Oke kita lanjut, jadi kemarin malam saya sedang membuka laptop dan membaca jurnal penelitian dari akademisi yang membahas tentang Ekadharma International. Lalu istri saya menghampiri sambil mengantarkan segelas kopi dan melihat ke layar laptop sembari berkata “kamu masih pegang EKAD? Apa sih alasan pembelian EKAD jika dikaitkan dengan metode quality investing”. Mendengar pertanyaan itu saya langsung tersenyum sambil berkata dalam hati “emang cerdas nih bini gue”. Lalu saya tanya balik: apa alasan bagi seorang quality investor untuk tidak membeli EKAD? Lalu dia jawab: “Karena kan selama ini berdasarkan cerita kamu bahwa quality investor itu fokus mencari perusahaan yang kualitas bisnis, manajemen, dan keuangannya bagus.
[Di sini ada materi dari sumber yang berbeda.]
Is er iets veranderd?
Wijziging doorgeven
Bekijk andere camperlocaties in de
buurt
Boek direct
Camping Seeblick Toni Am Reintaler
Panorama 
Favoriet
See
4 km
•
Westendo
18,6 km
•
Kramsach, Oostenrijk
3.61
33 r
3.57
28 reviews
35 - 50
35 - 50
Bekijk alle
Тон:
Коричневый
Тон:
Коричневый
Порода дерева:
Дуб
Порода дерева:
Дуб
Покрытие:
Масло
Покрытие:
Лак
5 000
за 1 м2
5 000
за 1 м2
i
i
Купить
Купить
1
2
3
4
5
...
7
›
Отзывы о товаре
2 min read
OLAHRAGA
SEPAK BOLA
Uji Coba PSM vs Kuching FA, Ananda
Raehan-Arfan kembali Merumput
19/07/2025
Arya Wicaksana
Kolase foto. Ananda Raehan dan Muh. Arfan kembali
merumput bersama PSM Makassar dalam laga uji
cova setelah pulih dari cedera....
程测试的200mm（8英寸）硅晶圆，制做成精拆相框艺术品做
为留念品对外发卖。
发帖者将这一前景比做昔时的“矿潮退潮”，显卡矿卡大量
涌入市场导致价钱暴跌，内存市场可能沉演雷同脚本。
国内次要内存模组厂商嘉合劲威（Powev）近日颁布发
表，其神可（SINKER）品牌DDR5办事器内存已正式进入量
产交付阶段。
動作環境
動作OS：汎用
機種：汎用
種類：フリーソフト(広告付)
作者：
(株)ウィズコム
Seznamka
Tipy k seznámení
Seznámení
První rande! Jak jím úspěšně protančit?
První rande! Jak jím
Tapi kalo saya lihat kayanya $EKAD ini kualitasnya agak meragukan dan kurang oke ya kalo dibandingkan dengan $SIDO dan $SMSM ?”. Setelah mendengar pertanyaan lanjutan ini, dalam hati kembali saya berkata “nggak salah pilih bini nih gue”. Haha
Baiklah, saya akan uraikan jawaban saya kepada istri dalam tulisan ini. Jadi begini, PT Ekadharma International ini merupakan produsen lakban dengan salah satu merk nya yaitu “Daimaru”. Nilai kapitalisasi pasar saham ini merupakan yang paling kecil jika dibandingkan dengan 2 saham lainnya yang saya miliki. Saat saya analisis, perusahaan ini memang tidak memiliki kualitas sebaik SIDO dan SMSM, apalagi dari aspek keuangannya. Memang secara kualitas perusahaan ini dikategorikan “bagus”, tapi ya nggak sebagus SIDO dan SMSM. Tapi, harga saham yang ditawarkan saat itu bener2 membuat saya ngiler. Betapa tidak, secara bisnis perusahaan ini sederhana, menghasilkan produk yang consumable, kualitas produknya pun bagus karena saya sendiri menggunakannya, skala dan kinerjanya terus tumbuh, tapi dihargai lebih rendah dari aset bersihnya dan EV/EBIT nya di bawah 5x. Sungguh kesempatan yang sangat jarang terjadi.
Biasanya saya menemukan perusahaan yang undervalue itu yang bergerak di bisnis yang ribet, marjinal, cyclical, sektornya sedang terpuruk dan kinerjanya tidak konsisten. Tapi menemukan EKAD saat itu betul2 membuat saya bener2 tergoda. Apalagi di 2015 lalu harga sahamnya sempat koreksi lumayan dalam. Dengan begitu saya pun langsung memutuskan untuk membeli EKAD bersamaan dengan 4 saham lainnya yaitu SIDO SMSM DVLA ULTJ. Memang saya menerapkan prinsip “buy a wonderful company at reasonable price”. Tapi kalo ada kesempatan untuk “buy a good company at wonderful price”, mengapa tidak? Setidaknya kualitasnya nggak jelek dan mediocre kan? Dan juga porsi EKAD dalam portofolio saya hanya 20%. Perusahaan Ini kualitasnya bagus tapi harganya murah gitu lho. Sama aja sih dengan membeli barang yang sangat bagus dengan harga yang agak mahal. Ingat ya, sebelum membeli saham lihat dulu kualitasnya, baru tanya “berapa harganya” .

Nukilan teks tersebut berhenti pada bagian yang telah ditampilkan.